与此相对应的是公众对语音矫正治疗的了解程度普遍不高,不少人都以为唇裂、腭裂的“兔唇”儿童只需经过外科手术就可以实现完全康复,无需其他治疗;听力障碍或聋人安装人工耳蜗就可从无声世界进入有声世界。
甚至在更早的时候,不少耳聋患者根本没有想过安装人工耳蜗。随着经济发展到一定程度,公众对各种疾病康复的要求越来越多,越来越高。以兔唇患者为例,不仅仅希望在外观上能够回归社会,更希望在器官的功能上更高层次的回归常态社会。
这就需要继续进行语音矫正治疗,让患者的语言和沟通能力也达到“健康”的水平。对专业人才的需求也就应运而生。但是,国内的语音矫正人才相当短缺。据介绍,目前,我国的听力学专业人员仅有7000多人,言语矫治专业人员更是不足100人,听力和言语康复服务需求仅为1∶3294和1∶85800。
而在美国,2000年时,其获得临床能力证书(CCC)的听力与言语矫治专业人员就达到3.87万人和7.6万人,两者的康复需求比高达1:150和1∶605。
如果按先进国家的标准推算,我国要实现残疾人“人人享有康复服务”的目标,我国尚缺听力学专业人员约17万人、言语矫治专业人员约14.2万人。
此外,目前我国聋儿康复教师仅为5000多人,而且他们多数集中在大城市里。按康复服务需求比为1∶30推算,仅学前康复教师,我国尚缺约2.1万人,而合格的聋儿康复教师也必须具备专业的言语矫治能力。
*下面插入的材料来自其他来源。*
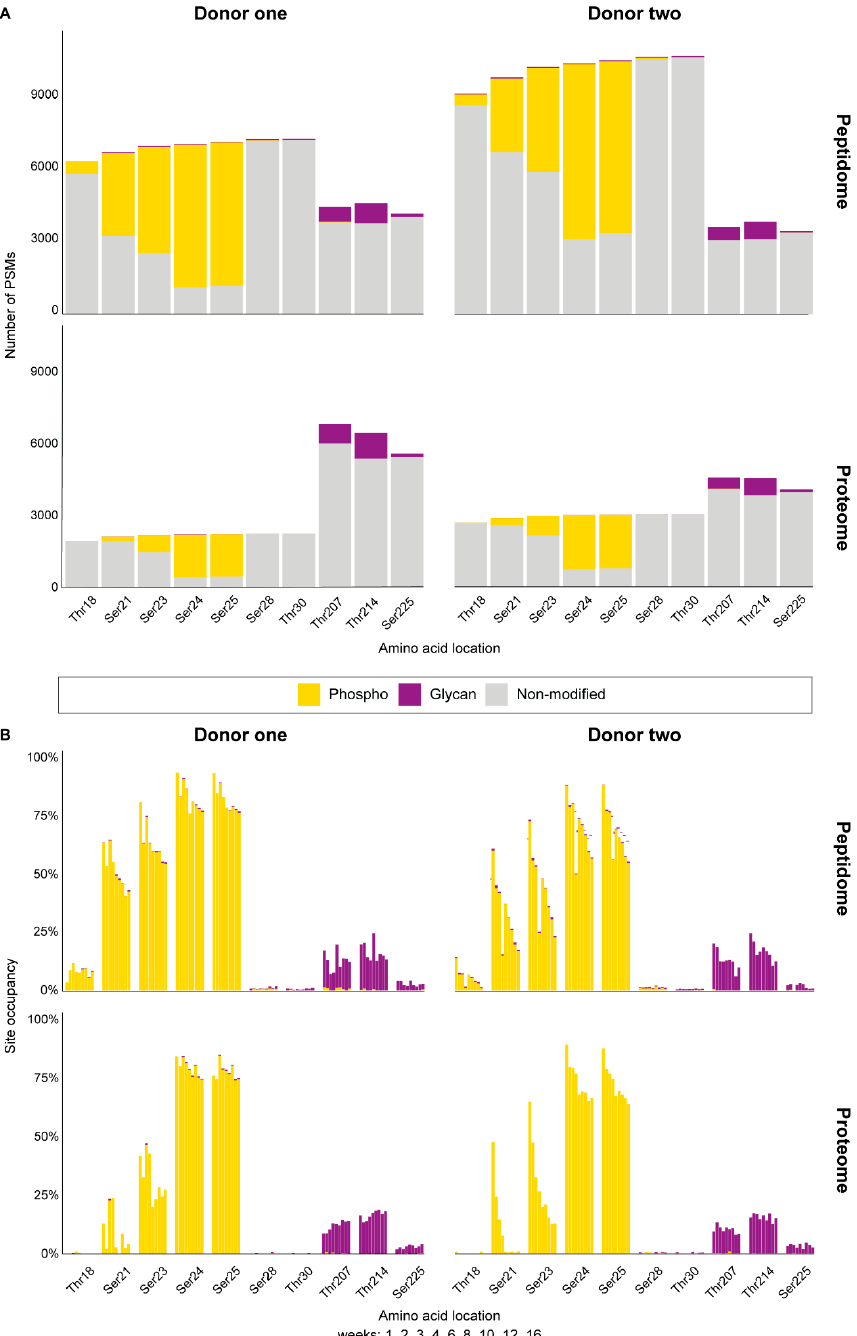
Figure 4. Semi-quantitative analysis of phosphorylated and glycosylated amino acids detected in β -casein across lactation. ( A ) Total number of detections of Thr18, Ser21, Ser23, Ser24, Ser25, Ser28, Thr30, Thr208, Thr214, and Ser225 for each donor in either the peptidome and proteome, colored for the presence of phosphorylation (yellow), glycosylation (purple), or without modifications (grey). ( B ) Percentage of modified amino acids amongst the total number of detections, separately displayed for lactation weeks 1, 2, 3, 4, 6, 8, 10, 12, and 16. While the observed PTMs are donor-specific, overall, the peptidome data displays a greater relative abundance of phosphorylated and glycosylated sites than the proteome data, and highly similar changes can be seen across lactation for both donors. Whereas all phosphorylation sites are near the N-terminus, the O- glycosylation sites are all at the C-terminus of β -casein.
而在相关学科的建设上,陈忠敏指出,目前国内几乎没有一所大学或研究机构建立了完整意义上的言语听觉学科。而在发达国家与言语矫治专业人员培养相关的言语听觉科学,已经在多数大学较为普及,很多学校都开设有专门的言语听觉科学系。
陈忠敏教授认为,由于尚处于起步阶段,我国言语矫治康复事业和人才培养还存在着“无法可依”、“无标准可依”、“无职业类别归属”的“三无”窘境。
1997年,上海交通大学口腔医学院颌面外科主任、第九人民医院言语矫治创始人王国民教授在创立言语矫治团队时,包括他自己在内一共仅有两人,另一位是当时还是护士的蒋莉萍。由于没有针对言语矫正师进行的资格认证,也没有立法设立专业的医师执照,已专门从事言语矫正治疗近20年的蒋莉萍只好“曲线救国”,考取康复师资格再持证上岗。而至今王国民的言语矫治团队也仅有4人,新加入的年轻医生还身兼手术医生的工作。
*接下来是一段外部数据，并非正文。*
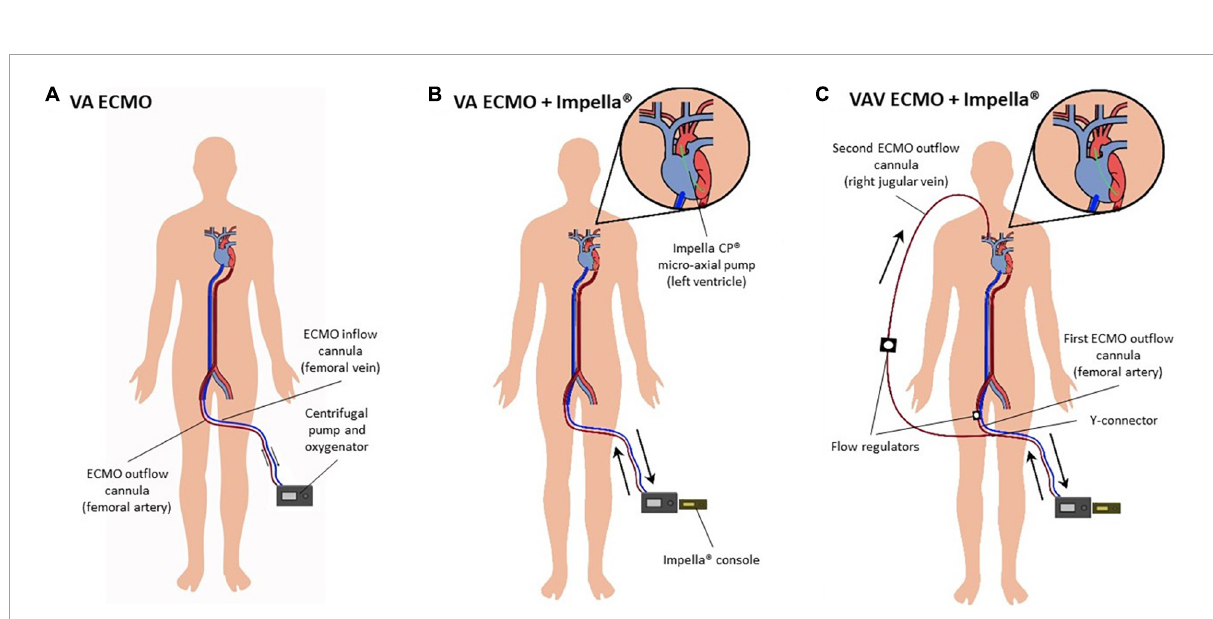
FIGURE2 (A–C) Diagram on configurations of percutaneous mechanical circulatory support devices. (A) Peripheral VA ECMO. Poorly oxygenated blood is drawn from the femoral vein, oxygenated in a membrane oxygenator and returned by a centrifugal pump via the common femoral artery. (B) VA ECMO and Impella R (cid:13) pump (“ECMELLA”). The Impella R (cid:13) pump is placed across the aortic valve to provide continuous blood flow from the LV into the proximal ascending aorta. (C) VAV ECMO and Impella R (cid:13) . VAV ECMO is a triple cannulation technique by “upgrading” the VA ECMO configuration. A third cannula is inserted into the jugular or subclavian vein. The ECMO outflow with oxygenated blood is diverted into two cannulas by a Y-connector, one cannula toward the aorta via the common femoral artery and one toward the right atrium via the jugular or subclavian vein. Flow regulators control blood flow into the arterial and venous circuit, respectively. Abbreviations: left ventricle (LV); veno-arterial extracorporeal membrane oxygenation (VA ECMO); veno-arterio-venous ECMO (VAV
相关法规、标准的建立也成了当务之急。陈忠敏说,目前,该专业的话语权、术语、标准等几乎都是西方先进国家的,没有考虑汉语的特点。这些都必须靠我们自己的言语与听觉科学专家奋起直追,摆脱此领域“一片空白”的现状。
他透露,复旦大学正开展研究,推动建立国内首个体系完备、多学科交叉的言语听觉学科。他希望更多的科研院所能投入这项事业。只有有了更多的专业队伍,才能帮更多的“王燕”解决问题。